(Transcribed page contents)
:::

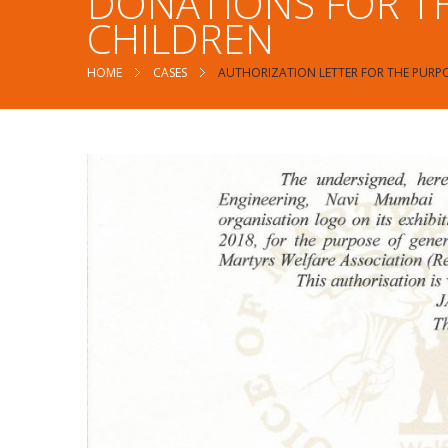
DONATIONS FOR TH
CHILDREN
HOME
CASES
AUTHORIZATION LETTER FOR THE PURPO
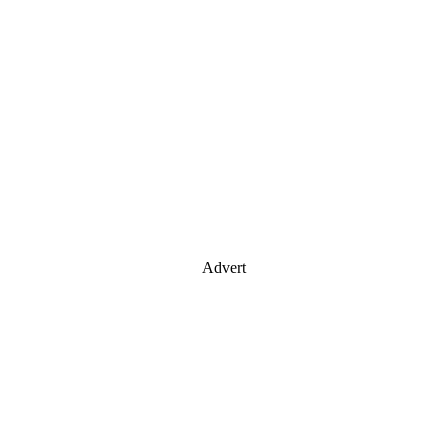
Advert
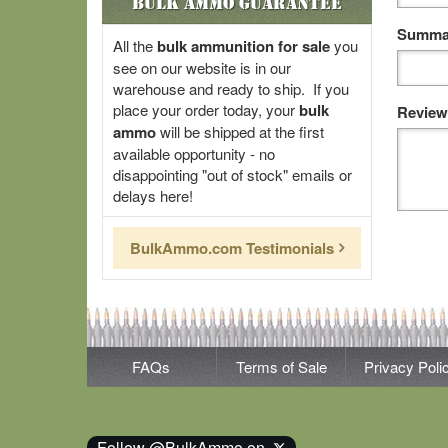
Bulk Ammo Guarantee
Summar
All the
bulk ammunition for sale
you
see on our website is in our
warehouse and ready to ship. If you
place your order today, your
bulk
Review
ammo
will be shipped at the first
available opportunity - no
disappointing "out of stock" emails or
delays here!
BulkAmmo.com Testimonials
FAQs
Terms of Sale
Privacy Poli
Follow @BulkAmmo on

:::

Would you please set down the data above again exactly, without its pictures?

DONATIONS FOR TH
CHILDREN
HOME
CASES
AUTHORIZATION LETTER FOR THE PURPO
Advert
Bulk Ammo Guarantee
Summar
All the
bulk ammunition for sale
you
see on our website is in our
warehouse and ready to ship. If you
place your order today, your
bulk
Review
ammo
will be shipped at the first
available opportunity - no
disappointing "out of stock" emails or
delays here!
BulkAmmo.com Testimonials
FAQs
Terms of Sale
Privacy Poli
Follow @BulkAmmo on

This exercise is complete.